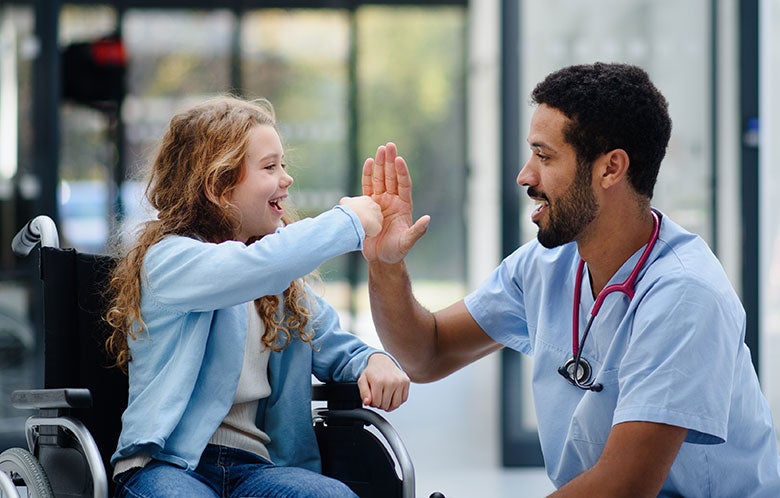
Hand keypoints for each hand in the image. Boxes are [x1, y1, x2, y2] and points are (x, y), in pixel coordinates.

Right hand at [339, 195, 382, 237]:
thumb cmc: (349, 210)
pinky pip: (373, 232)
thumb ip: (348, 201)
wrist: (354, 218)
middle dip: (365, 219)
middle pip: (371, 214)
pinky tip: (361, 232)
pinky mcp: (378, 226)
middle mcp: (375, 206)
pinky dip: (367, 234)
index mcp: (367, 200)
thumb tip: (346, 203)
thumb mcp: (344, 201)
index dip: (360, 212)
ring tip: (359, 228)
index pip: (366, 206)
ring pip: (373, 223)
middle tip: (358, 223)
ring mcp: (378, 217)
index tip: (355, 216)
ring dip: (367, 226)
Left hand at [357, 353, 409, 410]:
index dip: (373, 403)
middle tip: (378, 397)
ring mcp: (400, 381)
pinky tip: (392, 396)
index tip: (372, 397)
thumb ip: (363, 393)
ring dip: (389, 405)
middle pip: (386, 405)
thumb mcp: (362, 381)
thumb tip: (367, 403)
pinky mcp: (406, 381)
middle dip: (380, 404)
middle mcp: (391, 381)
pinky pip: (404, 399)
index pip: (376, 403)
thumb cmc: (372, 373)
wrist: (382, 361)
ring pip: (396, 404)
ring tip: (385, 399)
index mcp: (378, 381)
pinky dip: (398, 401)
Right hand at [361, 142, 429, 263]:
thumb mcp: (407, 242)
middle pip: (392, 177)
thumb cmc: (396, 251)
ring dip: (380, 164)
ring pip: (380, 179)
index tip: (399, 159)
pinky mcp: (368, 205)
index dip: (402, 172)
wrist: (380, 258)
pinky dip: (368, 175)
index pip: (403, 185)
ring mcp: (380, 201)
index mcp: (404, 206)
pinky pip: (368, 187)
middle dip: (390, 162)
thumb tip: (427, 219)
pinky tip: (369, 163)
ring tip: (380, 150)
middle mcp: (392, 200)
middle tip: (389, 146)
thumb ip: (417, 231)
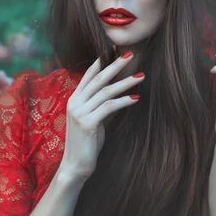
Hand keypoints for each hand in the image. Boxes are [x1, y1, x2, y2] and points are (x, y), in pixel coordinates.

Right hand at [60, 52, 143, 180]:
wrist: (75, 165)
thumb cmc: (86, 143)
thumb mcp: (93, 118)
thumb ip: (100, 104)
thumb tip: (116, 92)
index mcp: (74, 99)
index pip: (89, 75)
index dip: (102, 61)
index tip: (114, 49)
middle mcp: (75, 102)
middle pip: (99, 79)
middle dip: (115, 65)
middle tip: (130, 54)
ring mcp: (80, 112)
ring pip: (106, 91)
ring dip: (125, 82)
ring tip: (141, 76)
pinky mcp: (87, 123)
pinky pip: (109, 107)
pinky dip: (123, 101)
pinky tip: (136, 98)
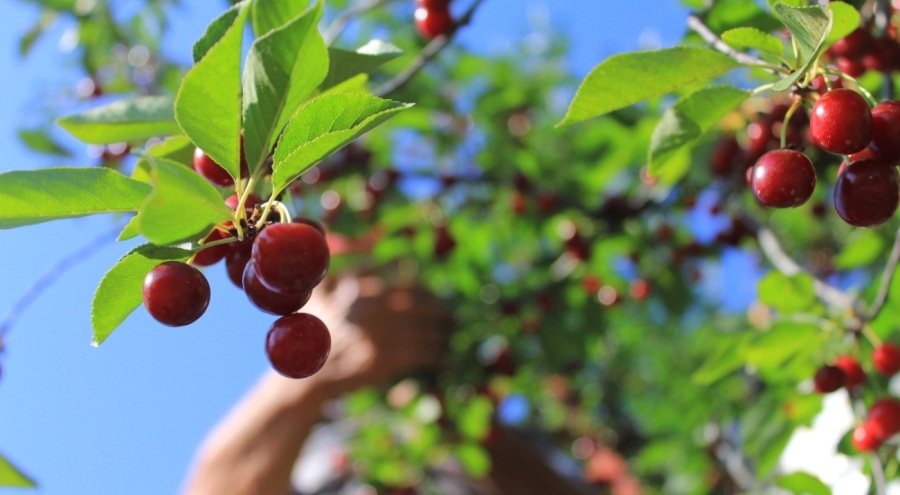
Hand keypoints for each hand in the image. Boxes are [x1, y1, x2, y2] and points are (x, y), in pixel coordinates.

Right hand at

---

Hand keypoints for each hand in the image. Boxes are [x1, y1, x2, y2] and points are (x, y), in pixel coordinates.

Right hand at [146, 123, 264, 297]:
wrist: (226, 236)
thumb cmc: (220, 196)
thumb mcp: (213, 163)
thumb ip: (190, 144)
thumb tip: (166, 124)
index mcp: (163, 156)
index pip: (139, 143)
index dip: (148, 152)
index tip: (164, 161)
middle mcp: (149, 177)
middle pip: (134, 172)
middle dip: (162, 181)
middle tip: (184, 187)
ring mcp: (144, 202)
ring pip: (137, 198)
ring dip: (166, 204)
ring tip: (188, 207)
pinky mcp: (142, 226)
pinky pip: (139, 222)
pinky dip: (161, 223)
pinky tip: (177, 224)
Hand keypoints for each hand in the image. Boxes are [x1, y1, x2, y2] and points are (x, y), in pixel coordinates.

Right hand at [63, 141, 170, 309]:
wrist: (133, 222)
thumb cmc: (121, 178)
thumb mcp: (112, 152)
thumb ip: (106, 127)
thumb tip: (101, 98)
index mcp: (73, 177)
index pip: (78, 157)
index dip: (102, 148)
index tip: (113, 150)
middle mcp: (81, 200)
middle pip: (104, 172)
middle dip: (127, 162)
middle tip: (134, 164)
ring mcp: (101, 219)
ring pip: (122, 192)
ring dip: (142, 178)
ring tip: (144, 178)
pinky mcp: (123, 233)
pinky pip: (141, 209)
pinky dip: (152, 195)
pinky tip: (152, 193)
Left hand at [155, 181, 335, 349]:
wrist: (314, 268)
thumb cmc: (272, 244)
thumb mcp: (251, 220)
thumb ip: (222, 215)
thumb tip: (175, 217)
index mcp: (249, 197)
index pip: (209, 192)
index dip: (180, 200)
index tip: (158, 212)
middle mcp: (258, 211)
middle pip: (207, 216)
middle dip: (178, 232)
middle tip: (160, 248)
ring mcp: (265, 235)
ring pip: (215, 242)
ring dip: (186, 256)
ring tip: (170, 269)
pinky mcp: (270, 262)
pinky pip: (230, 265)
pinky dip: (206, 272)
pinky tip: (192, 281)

Directions.
The entries above hold a line with "index pip: (209, 192)" and a later line with "pinky tip: (192, 281)". Write out exactly those lines and all lines between, nothing more.

Output.
index pip: (209, 192)
index dip: (180, 200)
index tip: (158, 212)
middle mcp: (258, 211)
middle pip: (207, 216)
middle dip: (178, 232)
middle tip: (160, 248)
ring mcp: (265, 235)
ring pip: (215, 242)
ring dip: (186, 256)
ring tip: (170, 269)
pinky mcp: (270, 262)
pinky pip: (230, 265)
pinky dip: (206, 272)
pinky tip: (192, 281)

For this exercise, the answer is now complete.